0xverin commented 1 year ago

You would need to augmented imports to apply the types, for instance

// augmentation 1
import './something.js';
// augmentation 2
import './somethingElse.js'

Assuming they type structures don't conflict, i.e. extra fields added, extra methods added in a pallet (for instance you can never merge Kusama & Polkadot since they do have conflicts inside pallets with regards to method params), it would augment. TypeScript only allows clean merges in the compiler - this is what we rely on, there are no manual merges, the type definitions are all handled by TypeScript, so the rules that apply there apply to augmentations.

This approach seems to be ineffective for importing the types-lookup separately. I have tried importing it separately, but it doesn't work. It seems that as mentioned in my description, the configuration in tsconfig.json is required for it to be effective.

jacogr commented 1 year ago

If you need the tsconfig, then you are at the hands of how it works - tsconfig will inject the first path where it finds files.

For multiple tsconfig files, you can explore TypeScript composite projects and TypeScript references where a set of files would be tied together (with their respective aliases and augmentations) and combined into a single compilation output.

(This is how the api itself manages multiple augmentations for substrate, polkadot & kusama in a single overall project, YMMV since it is very particular as to setup and especially circular references)

There is nothing magical about type augmentations - it only uses what TypeScript provides with declaration merging, so is full in the hands of the TS compiler as to setup.

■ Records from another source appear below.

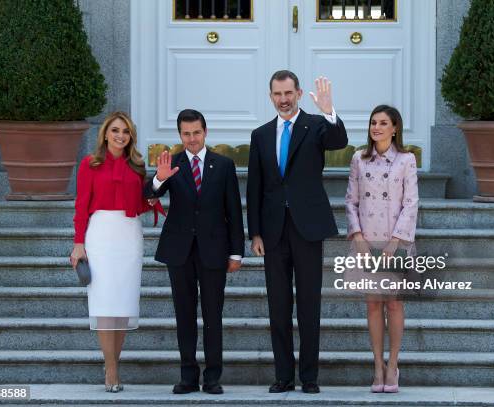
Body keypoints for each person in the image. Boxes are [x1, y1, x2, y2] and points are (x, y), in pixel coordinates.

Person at [246, 70, 348, 394]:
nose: (283, 99)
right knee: (278, 306)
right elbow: (255, 188)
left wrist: (330, 111)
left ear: (299, 93)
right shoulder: (260, 135)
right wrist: (255, 233)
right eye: (277, 94)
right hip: (273, 232)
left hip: (307, 228)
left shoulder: (316, 125)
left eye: (288, 93)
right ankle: (283, 376)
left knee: (308, 305)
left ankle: (309, 377)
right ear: (270, 96)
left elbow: (339, 141)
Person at [144, 109, 244, 395]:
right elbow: (148, 195)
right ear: (180, 135)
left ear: (205, 132)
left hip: (214, 250)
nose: (192, 139)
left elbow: (234, 211)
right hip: (180, 251)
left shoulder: (223, 165)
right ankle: (188, 376)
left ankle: (212, 377)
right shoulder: (171, 164)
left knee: (213, 315)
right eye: (186, 134)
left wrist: (236, 252)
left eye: (196, 133)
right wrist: (159, 180)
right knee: (184, 314)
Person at [70, 111, 164, 393]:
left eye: (125, 132)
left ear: (130, 136)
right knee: (104, 304)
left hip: (129, 236)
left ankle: (113, 363)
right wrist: (78, 243)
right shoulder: (90, 164)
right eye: (115, 131)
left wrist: (155, 194)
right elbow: (81, 205)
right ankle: (111, 369)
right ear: (106, 134)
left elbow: (139, 205)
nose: (120, 136)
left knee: (122, 306)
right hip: (100, 235)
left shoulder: (136, 165)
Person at [344, 105, 419, 393]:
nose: (377, 127)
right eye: (373, 122)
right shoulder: (359, 160)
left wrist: (396, 242)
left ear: (395, 128)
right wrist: (358, 236)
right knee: (373, 303)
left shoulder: (406, 160)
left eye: (383, 123)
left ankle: (393, 365)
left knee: (395, 303)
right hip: (367, 244)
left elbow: (411, 202)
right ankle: (377, 366)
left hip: (395, 242)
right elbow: (350, 201)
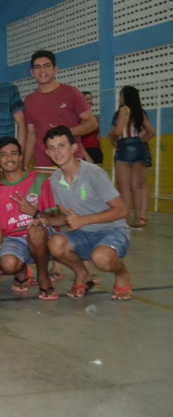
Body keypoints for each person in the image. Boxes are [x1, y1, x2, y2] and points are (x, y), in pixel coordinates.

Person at [43, 126, 133, 300]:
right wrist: (46, 220)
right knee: (55, 244)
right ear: (47, 152)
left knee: (102, 259)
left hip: (112, 231)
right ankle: (82, 273)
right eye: (52, 147)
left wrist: (84, 220)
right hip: (83, 234)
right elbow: (65, 217)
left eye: (62, 146)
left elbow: (122, 210)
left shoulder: (93, 173)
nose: (57, 152)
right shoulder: (55, 179)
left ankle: (122, 273)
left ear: (73, 148)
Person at [0, 137, 59, 301]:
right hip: (15, 239)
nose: (9, 158)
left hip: (42, 235)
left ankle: (43, 276)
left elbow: (54, 218)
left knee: (35, 230)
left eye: (13, 153)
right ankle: (22, 272)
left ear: (20, 157)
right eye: (4, 155)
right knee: (7, 263)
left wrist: (33, 212)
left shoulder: (38, 179)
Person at [23, 50, 97, 172]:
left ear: (55, 69)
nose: (42, 71)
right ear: (32, 72)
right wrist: (24, 165)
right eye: (37, 67)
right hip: (43, 165)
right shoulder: (29, 100)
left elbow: (92, 123)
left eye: (47, 66)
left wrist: (66, 132)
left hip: (71, 161)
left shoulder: (71, 92)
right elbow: (31, 135)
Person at [109, 85, 155, 229]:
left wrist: (113, 138)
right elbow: (151, 132)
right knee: (139, 186)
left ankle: (123, 218)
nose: (120, 98)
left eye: (121, 95)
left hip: (124, 148)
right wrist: (139, 141)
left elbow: (117, 131)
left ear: (125, 97)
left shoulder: (123, 110)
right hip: (138, 148)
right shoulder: (140, 112)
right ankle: (141, 219)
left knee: (124, 187)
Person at [80, 91, 103, 165]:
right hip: (84, 151)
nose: (90, 101)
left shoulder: (94, 118)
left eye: (90, 99)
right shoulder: (77, 118)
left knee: (97, 175)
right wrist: (86, 156)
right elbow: (76, 140)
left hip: (95, 151)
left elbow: (98, 136)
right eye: (87, 99)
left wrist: (101, 150)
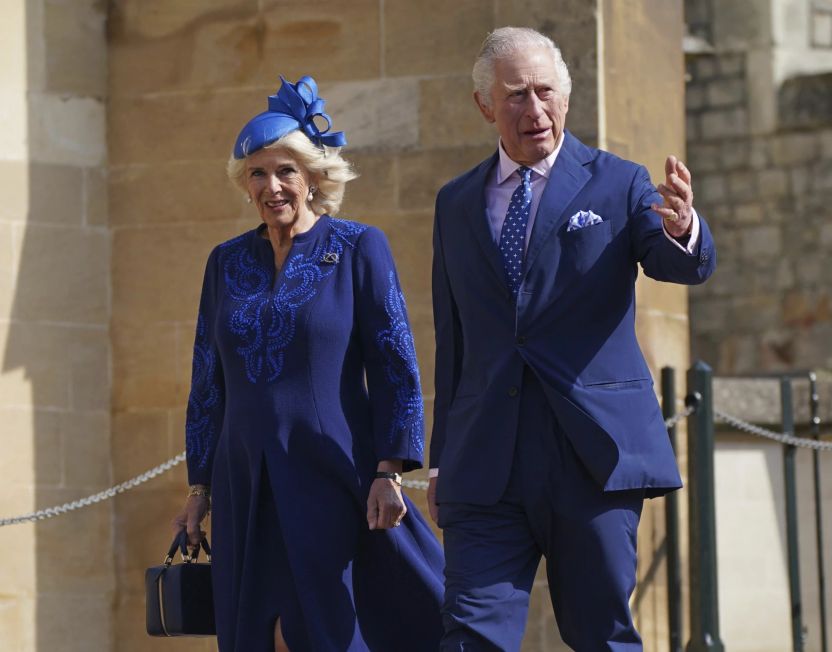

grumpygreenguy commented 1 year ago

(...) the api itself manages multiple augmentations for (...) in a single overall project, (...)

noob question --- does that mean it can interoperate between the three chains, or that an application using the api can choose at integration which one to use?

grumpygreenguy commented 1 year ago

(bumping to signal my interest in an answer to this question before the thread gets locked :) )

polkadot-js-bot commented 11 months ago

This thread has been automatically locked since there has not been any recent activity after it was closed. Please open a new issue if you think you have a related problem or query.